[Source material]
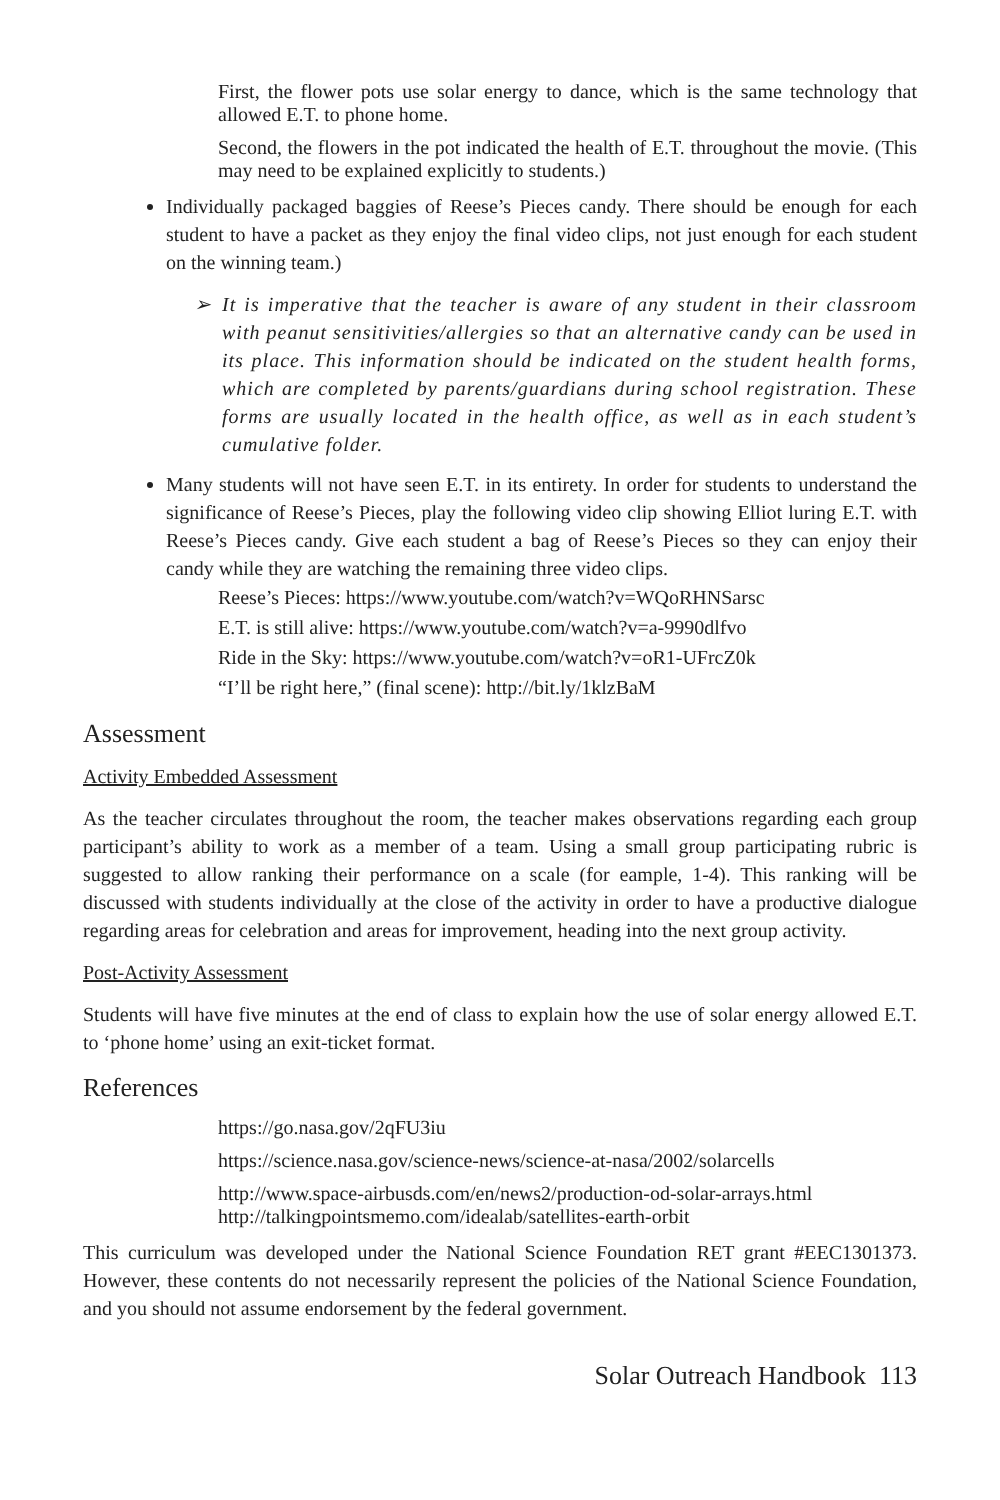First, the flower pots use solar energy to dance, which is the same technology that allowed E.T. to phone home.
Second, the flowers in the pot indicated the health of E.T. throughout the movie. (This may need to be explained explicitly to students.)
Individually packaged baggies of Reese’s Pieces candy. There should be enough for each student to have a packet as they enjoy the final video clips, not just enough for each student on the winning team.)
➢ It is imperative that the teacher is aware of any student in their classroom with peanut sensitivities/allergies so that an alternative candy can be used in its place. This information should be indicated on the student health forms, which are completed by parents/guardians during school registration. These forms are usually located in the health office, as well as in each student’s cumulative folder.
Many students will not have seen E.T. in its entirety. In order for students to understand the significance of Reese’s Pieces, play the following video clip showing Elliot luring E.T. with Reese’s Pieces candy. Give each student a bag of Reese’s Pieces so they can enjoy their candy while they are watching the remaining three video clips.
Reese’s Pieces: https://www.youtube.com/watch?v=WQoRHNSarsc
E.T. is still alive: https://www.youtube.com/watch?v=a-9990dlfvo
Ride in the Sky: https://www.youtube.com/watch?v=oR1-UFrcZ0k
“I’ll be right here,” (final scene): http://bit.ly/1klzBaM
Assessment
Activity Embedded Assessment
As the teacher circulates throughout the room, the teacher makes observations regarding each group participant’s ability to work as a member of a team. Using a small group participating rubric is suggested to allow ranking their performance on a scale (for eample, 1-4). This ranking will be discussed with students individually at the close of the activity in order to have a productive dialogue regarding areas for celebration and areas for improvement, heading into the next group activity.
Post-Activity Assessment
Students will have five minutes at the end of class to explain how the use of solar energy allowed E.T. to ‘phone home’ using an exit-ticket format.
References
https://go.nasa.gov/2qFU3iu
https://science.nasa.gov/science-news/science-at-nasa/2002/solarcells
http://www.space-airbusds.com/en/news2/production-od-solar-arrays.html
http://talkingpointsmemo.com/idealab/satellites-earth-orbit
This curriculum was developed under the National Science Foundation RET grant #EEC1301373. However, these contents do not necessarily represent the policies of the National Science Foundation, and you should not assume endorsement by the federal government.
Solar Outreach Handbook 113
[/Source material]
Work instructions:
Give each record above back word for word, but carry over none of the pictures.

Output of the exercise:
First, the flower pots use solar energy to dance, which is the same technology that allowed E.T. to phone home.
Second, the flowers in the pot indicated the health of E.T. throughout the movie. (This may need to be explained explicitly to students.)
Individually packaged baggies of Reese’s Pieces candy. There should be enough for each student to have a packet as they enjoy the final video clips, not just enough for each student on the winning team.)
➢ It is imperative that the teacher is aware of any student in their classroom with peanut sensitivities/allergies so that an alternative candy can be used in its place. This information should be indicated on the student health forms, which are completed by parents/guardians during school registration. These forms are usually located in the health office, as well as in each student’s cumulative folder.
Many students will not have seen E.T. in its entirety. In order for students to understand the significance of Reese’s Pieces, play the following video clip showing Elliot luring E.T. with Reese’s Pieces candy. Give each student a bag of Reese’s Pieces so they can enjoy their candy while they are watching the remaining three video clips.
Reese’s Pieces: https://www.youtube.com/watch?v=WQoRHNSarsc
E.T. is still alive: https://www.youtube.com/watch?v=a-9990dlfvo
Ride in the Sky: https://www.youtube.com/watch?v=oR1-UFrcZ0k
“I’ll be right here,” (final scene): http://bit.ly/1klzBaM
Assessment
Activity Embedded Assessment
As the teacher circulates throughout the room, the teacher makes observations regarding each group participant’s ability to work as a member of a team. Using a small group participating rubric is suggested to allow ranking their performance on a scale (for eample, 1-4). This ranking will be discussed with students individually at the close of the activity in order to have a productive dialogue regarding areas for celebration and areas for improvement, heading into the next group activity.
Post-Activity Assessment
Students will have five minutes at the end of class to explain how the use of solar energy allowed E.T. to ‘phone home’ using an exit-ticket format.
References
https://go.nasa.gov/2qFU3iu
https://science.nasa.gov/science-news/science-at-nasa/2002/solarcells
http://www.space-airbusds.com/en/news2/production-od-solar-arrays.html
http://talkingpointsmemo.com/idealab/satellites-earth-orbit
This curriculum was developed under the National Science Foundation RET grant #EEC1301373. However, these contents do not necessarily represent the policies of the National Science Foundation, and you should not assume endorsement by the federal government.
Solar Outreach Handbook 113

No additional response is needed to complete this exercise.